Take all the time you need.


----------



## tarquin (Jan 14, 2010)

Rob,

Thinking of you, and our heartfelt best wishes to you and your family. My nephew is diabetic; he's doing fine, but it's traumatic, especially at first. Do what's best for your family, we'll keep thinking of you. 

Red


----------



## IrishBard (Jan 15, 2010)

I don't think anyones begrudging you time when it comes to writing.

you update when you need to, I don't think anyones badgering you. the stories excellent, but if it's put on hold due to personal reason, then we all wish you the best.


----------



## Anubis (Jan 15, 2010)

You are certainly and utterly in the right with your priorities. It only speaks futher to your excellent character that you would think to keep those of us on the forum updated. All my best wishes.


----------



## Coop (Jan 15, 2010)

I send my prayers to you and your family. You take all the time you need to recover.


----------



## Lardibutts (Jan 16, 2010)

> You are certainly and utterly in the right with your priorities.

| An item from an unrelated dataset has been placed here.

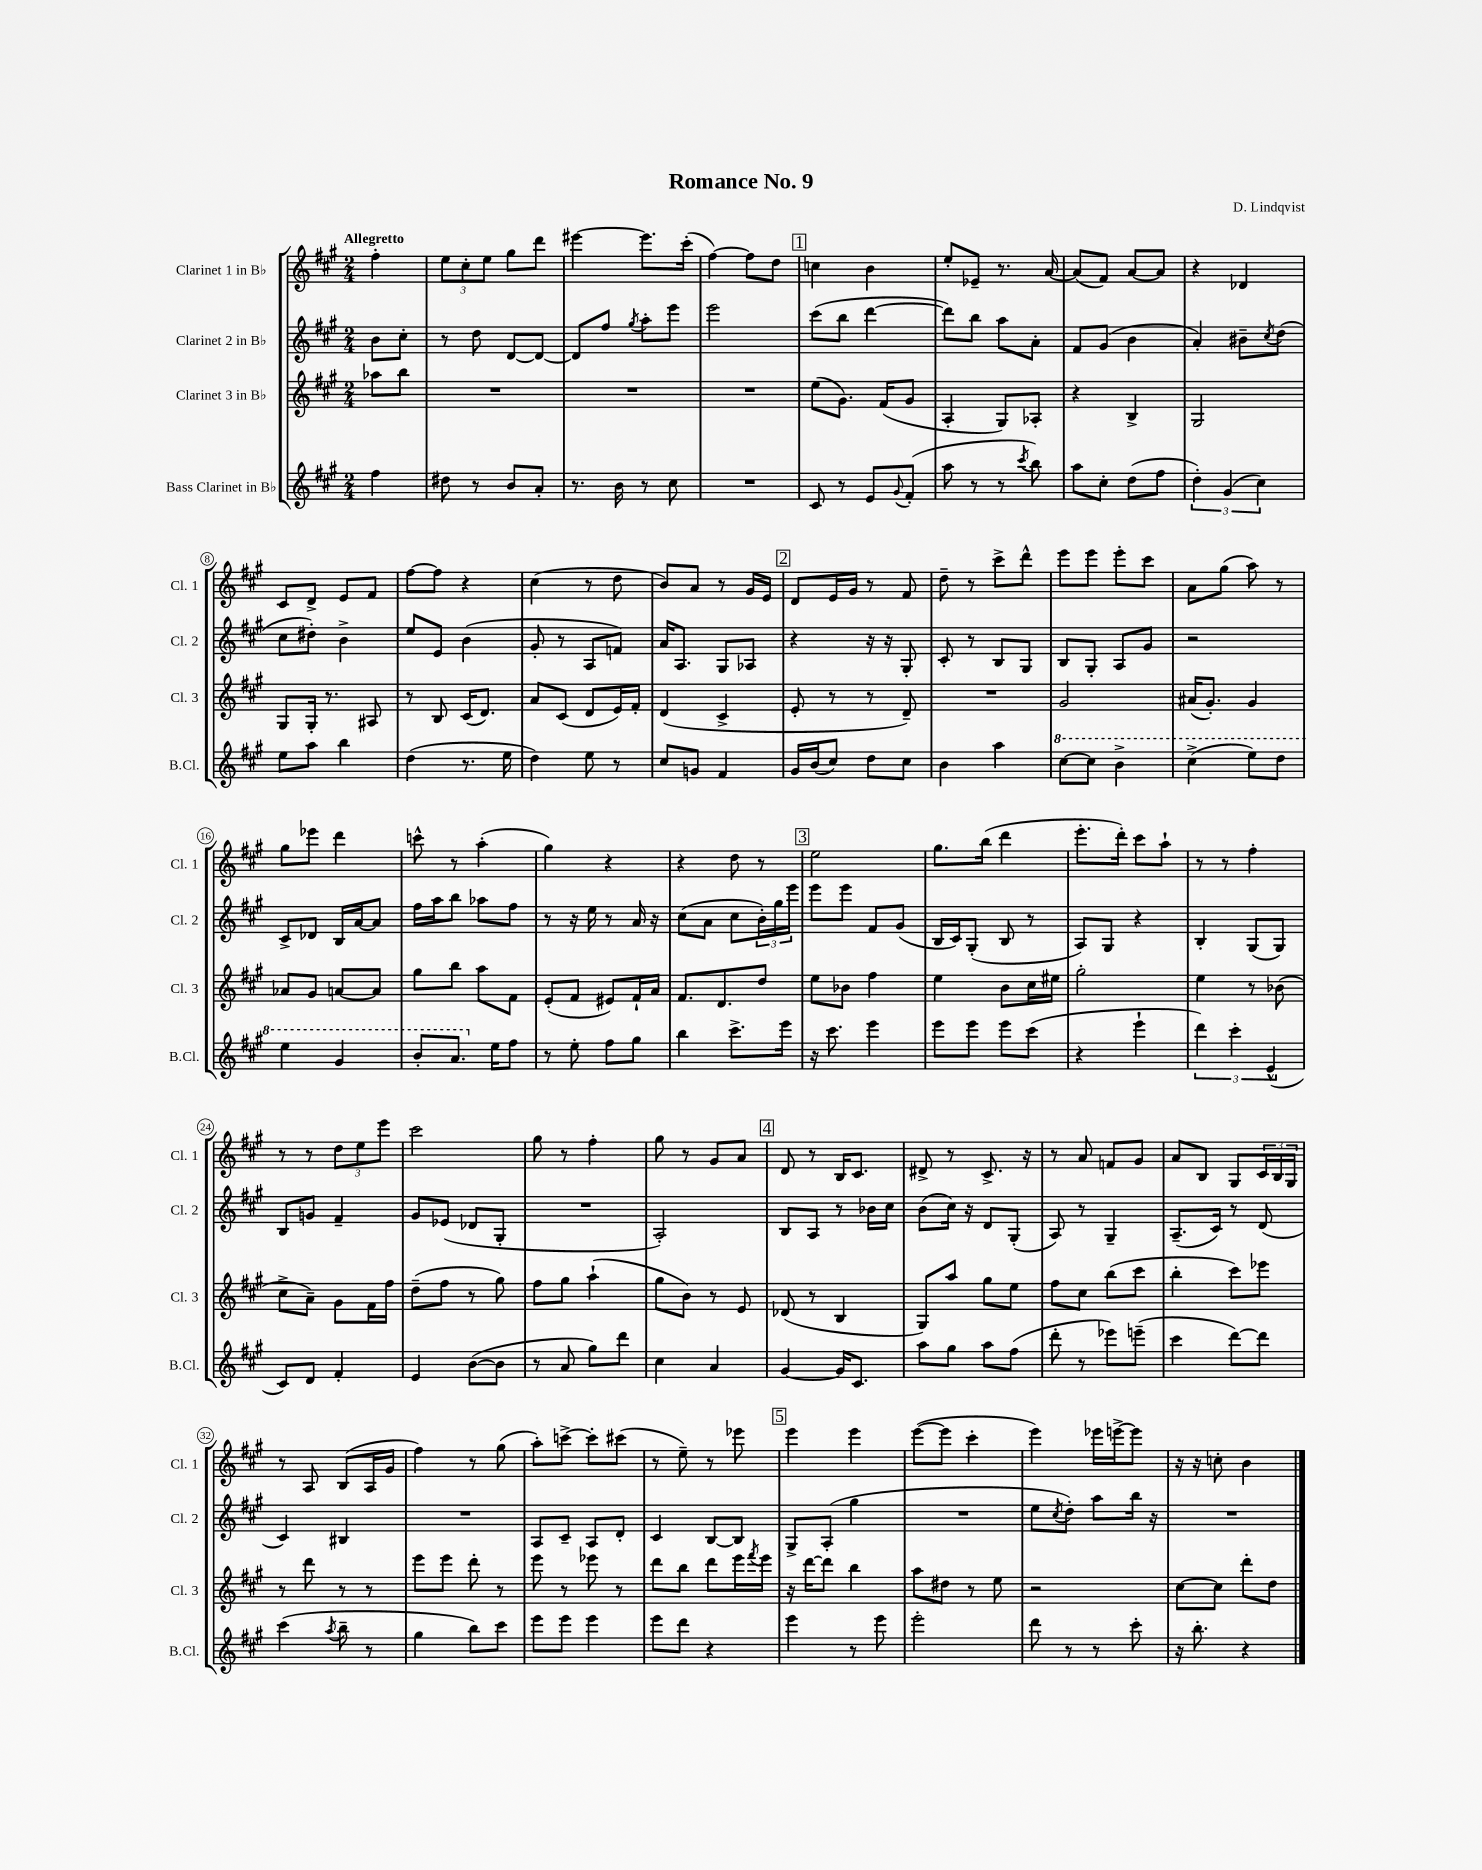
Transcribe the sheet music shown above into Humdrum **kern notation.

It only speaks futher to your excellent character that you would think to keep those of us on the forum updated. All my best wishes.



I'd like to second that. You really raised the game with your wonderfully original fantasy fiction story.

For your own peace of mind don't be afraid of dipping back into fantasy from time to time through these difficult days.

Best wishes.

L


----------



## Tad (Jan 19, 2010)

My condolences to you and your family on the passing of your brother. And my best wishes for all of you adapting swiftly and reasonably easily to your son's diabetes.


----------



## Blame Picasso (Jul 10, 2011)

Hello my friends. It's been a while, and I'm happy to report I will be returning shortly. I've been tapping away at a new chapter of the Hotel New Orleans and I've adopted 'Ashley's Addictions' from the discard forum. I'm going to try and wait until I complete Ashley before I post it, but the next chapter of THNO should be up shortly. It's going fast and I will prepare you all that this chapter is starting out almost straight erotica. I guess it's been awhile lol, I'll try and forward the story a bit more in the next chapter!

BP


----------



## tarquin (Jul 10, 2011)

We're glad things are going well for you, and welcome back to you and the unparalleled HTNO. I may have a stroke, though, on anticipation of almost straight erotica featuring an "Alyssa who has grown quite a bit". Can't wait to read the next chapter. thanks so much! 

Tarquin
:bow:


----------



## Blame Picasso (Jul 11, 2011)

LOL Thanks Tarquin, I appreciate your enthusiasm. It's shaping up to be a longer chapter than the last few. I am hoping to post it by tomorrow!

BP



tarquin said:


> We're glad things are going well for you, and welcome back to you and the unparalleled HTNO. I may have a stroke, though, on anticipation of almost straight erotica featuring an "Alyssa who has grown quite a bit". Can't wait to read the next chapter. thanks so much!
> 
> Tarquin
> :bow:


----------



## rickydaniels (Jul 18, 2011)

welcome back! hope to see some new art too!


----------